The Ugandan Leader, President Yoweri Museveni has ordered a ban on secondhand clothing from the West, alluding that the items had originated from those who died in America or Europe.
Note that Museveni is yet to enforce the ban and would need to take more authorised steps in order to favourably impose the embargo.
The clothing ban has led to panic among traders operating in the multimillion-dollar clothing business.
A lot of people can be seen daily transversing the crowded footpaths in the open markets of Kampala, Uganda’s capital, in the search for secondhand clothing, scrutinising underwear for pairs that look new or trying on shoes in the midst of the tight crowd.
The Owino Market in Downtown Kampala has long been a go-to enclave for both the rich and poor people searching for affordable but quality-made used clothes, cementing the perception that Western fashion is superior to what is made at home.
These garments are usually thrown away by Europeans Americans alike and are afterwards, shipped to African countries by middlemen.
It’s a very lucrative business, with some two-thirds of individuals in seven countries in East Africa having bought at least a portion of their clothes from the secondhand clothing market, according to a 2017 U.S. Agency for International Development study (the most recent research with such details).
However despite the popularity, secondhand garments are facing mounting pushback in the country.
President Yoweri Museveni, a semi-authoritarian leader who has been in power since 1986, had announced in August that he was outlawing imports of used clothing, with the opinion that the garments were coming “from dead people.”
“When a white person dies, they gather their clothes and ship them to Africa,” Museveni had been reported to have said.
Trade authorities have yet to enforce the president’s order as it meeds to be backed by a legal measure such like an executive order.

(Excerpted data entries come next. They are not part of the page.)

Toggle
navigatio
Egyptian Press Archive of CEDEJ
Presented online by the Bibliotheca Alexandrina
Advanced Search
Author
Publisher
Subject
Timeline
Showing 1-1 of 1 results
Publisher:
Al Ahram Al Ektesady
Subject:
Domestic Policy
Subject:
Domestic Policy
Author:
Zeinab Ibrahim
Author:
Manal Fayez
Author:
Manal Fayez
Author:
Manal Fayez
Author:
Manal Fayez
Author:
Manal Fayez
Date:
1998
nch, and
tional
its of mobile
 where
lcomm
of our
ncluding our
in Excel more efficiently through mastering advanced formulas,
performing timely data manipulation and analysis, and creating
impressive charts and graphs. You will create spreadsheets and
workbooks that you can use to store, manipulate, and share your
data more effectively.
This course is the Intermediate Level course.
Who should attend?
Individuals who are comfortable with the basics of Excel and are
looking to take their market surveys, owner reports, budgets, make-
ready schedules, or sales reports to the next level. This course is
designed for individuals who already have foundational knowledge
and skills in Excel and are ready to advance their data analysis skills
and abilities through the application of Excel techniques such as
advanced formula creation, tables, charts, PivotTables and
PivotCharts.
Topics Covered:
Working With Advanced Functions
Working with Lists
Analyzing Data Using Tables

Other African governments are not left behind as they are also attempting to stop the importations, saying that the business amounts to dumping and that it damages the growth of local textile industries.

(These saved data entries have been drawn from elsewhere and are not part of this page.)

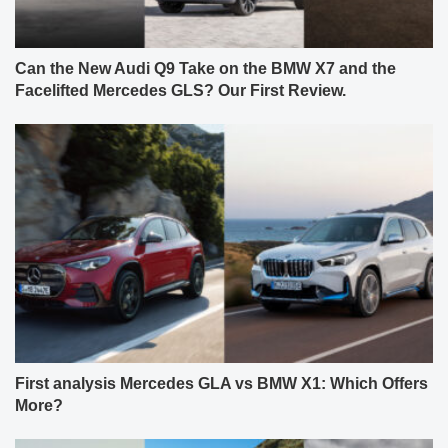
Can the New Audi Q9 Take on the BMW X7 and the
Facelifted Mercedes GLS? Our First Review.
First analysis Mercedes GLA vs BMW X1: Which Offers
More?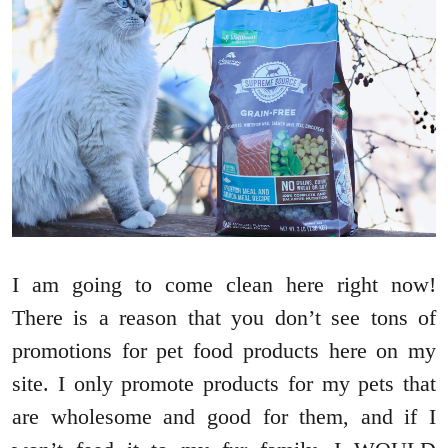
I am going to come clean here right now!
There is a reason that you don’t see tons of
promotions for pet food products here on my
site. I only promote products for my pets that
are wholesome and good for them, and if I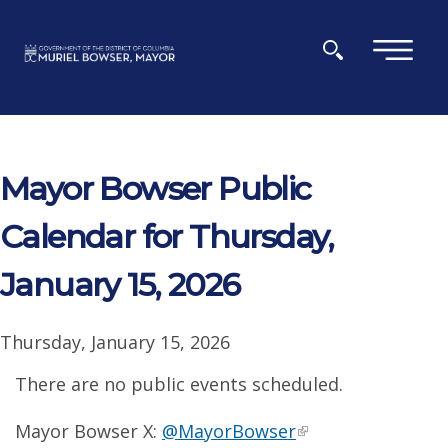
Skip to main content
×
Mayor Bowser Public
Calendar for Thursday,
January 15, 2026
Thursday, January 15, 2026
There are no public events scheduled.
Mayor Bowser X:
@MayorBowser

The East African Community trade bloc comprising of Burundi, Congo, Kenya, Rwanda, South Sudan, Tanzania and Uganda, has suggested blocking imports of used apparel since 2016.
But, member states have not enforced it at the same pace as a result of the pressure from Washington.
In Uganda, the president’s order has led to panic among the used-clothing traders, for whom such a ban, if and when implemented, spells doom.
They sell used garments in scores in large open-air markets across the country of about 45 million people, at roadside stalls s and even in shops in malls where it’s possible to buy secondhand clothes being peddled as brand new.